Virtuelle Währung im Privatvermögen im Fokus der Finanzverwaltung

| Sachbearbeiter und Prüfer der Finanzämter werden von den übergeordneten Behörden sensibilisiert, bei Bearbeitung der Steuererklärungen oder bei Außenprüfungen nach Einnahmen im Privatvermögen aus virtuellen Währungen Ausschau zu halten.
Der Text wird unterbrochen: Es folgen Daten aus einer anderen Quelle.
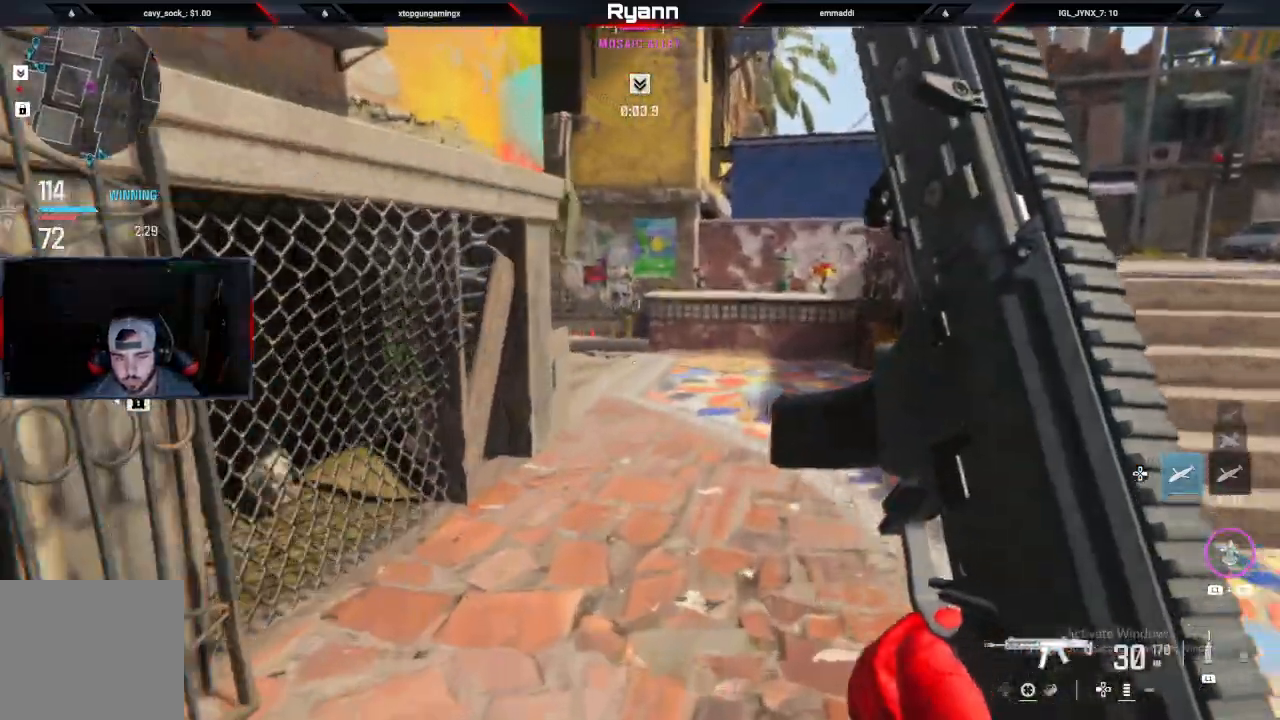
{"dt_ms": 500, "buttons": [], "left_stick": "up", "right_stick": "center", "events": [[83, "CIRCLE", "down"], [233, "CIRCLE", "up"], [233, "right_stick", "left"], [333, "CROSS", "down"], [400, "right_stick", "center"], [483, "CROSS", "up"]]}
Der folgende Beitrag soll Sie als Steuerberater für diese steuerlich komplizierte Thematik sensibilisieren. |

 

  • Definition des Begriffs virtuelle Währung

Unter virtueller Währung versteht man die digitale Darstellung eines Werts, der von keiner Zentralbank oder öffentlichen Stelle emittiert wurde oder garantiert wird und nicht den gesetzlichen Status einer Währung oder von Geld besitzt, aber von natürlichen oder juristischen Personen als Tauschmittel akzeptiert wird und der auf elektronischem Weg übertragen, gespeichert und gehandelt werden kann.

 

Virtuelle Währungen, nach denen Sachbearbeiter und Prüfer im Privatvermögen ihres Mandanten Ausschau halten sollen, sind insbesondere

  • Bitcoin,
  • Ethereum,
  • Bitcoin Cash,
  • Ripple,
  • Dash,
  • Litecoin,
  • Monero,
  • IOTA und
  • NEO.

 

Grundsätze zur Besteuerung von Einnahmen aus virtueller Währung

Erzielt ein Mandant aus dem Verkauf virtueller Währung einen Gewinn oder einen Verlust, ist dieser im Rahmen eines privaten Veräußerungsgeschäfts steuerlich zu erfassen, wenn der Zeitraum zwischen Erwerb und Verkauf nicht mehr als ein Jahr betragen hat (§ 22 Nr. 2 EStG i. V. m. § 23 Abs. 1 Satz 1 Nr. 2 EStG).

 

Nach Ansicht der Finanzverwaltung stellt virtuelle Währung ein „anderes Wirtschaftsgut“ i. S. d. § 23 Abs. 1 Satz 1 Nr. 2 Satz 1 EStG dar. Diese Auffassung wurde durch den Beschluss des FG Berlin-Brandenburg (20.6.19, 13 V 13100/19) bestätigt. Die Richter qualifizierten virtuelle Währung als immaterielles Wirtschaftsgut und somit als „anderes Wirtschaftsgut“ im Rahmen eines privaten Veräußerungsgeschäfts.

 

PRAXISTIPP | Folgende Besonderheiten sind bei Einnahmen aus virtueller Währung eines Mandanten steuerlich zu beachten:

 

  • 1. Die Einkommensteuerpflicht muss nicht durch einen Verkauf der Währung ausgelöst werden. Es genügt bereits, wenn mit der virtuellen Währung Waren oder Dienstleistungen bezahlt werden. Dieser Tausch gilt bereits als Verkauf von Bitcoins & Co.

 

  • 2. Die Veräußerungsfrist kann sich von einem Jahr auf zehn Jahre verlängern, wenn die virtuelle Währung beispielsweise durch sogenanntes Lending (siehe dazu nachfolgende Informationen) als Einkunftsquelle genutzt wird.
 

Kauf und Verkauf virtueller Währung

Damit das Finanzamt Gewinne aus dem Verkauf virtueller Währung im Rahmen eines privaten Veräußerungsgeschäfts besteuern kann, bedarf es eines Anschaffungs- und Veräußerungsvorgangs. Unter Anschaffung ist der entgeltliche Erwerb der virtuellen Währung durch Kauf oder Tausch von einem Dritten zu verstehen. Ein Anschaffungsgeschäft gegen Entgelt ist danach erfüllt, wenn

  • die virtuelle Währung im Tausch gegen EUR, Ware oder Dienstleistungen angeschafft wird oder
  • Ihr Mandant virtuelle Währung im Tausch gegen eine andere virtuelle Währung erhält oder
  • die virtuelle Währung im Wege des Minings erlangt wurde. Mining ist ein Prozess der Bereitstellung von Rechenkapazitäten, wobei im Gegenzug virtuelle Währung erzielt wird.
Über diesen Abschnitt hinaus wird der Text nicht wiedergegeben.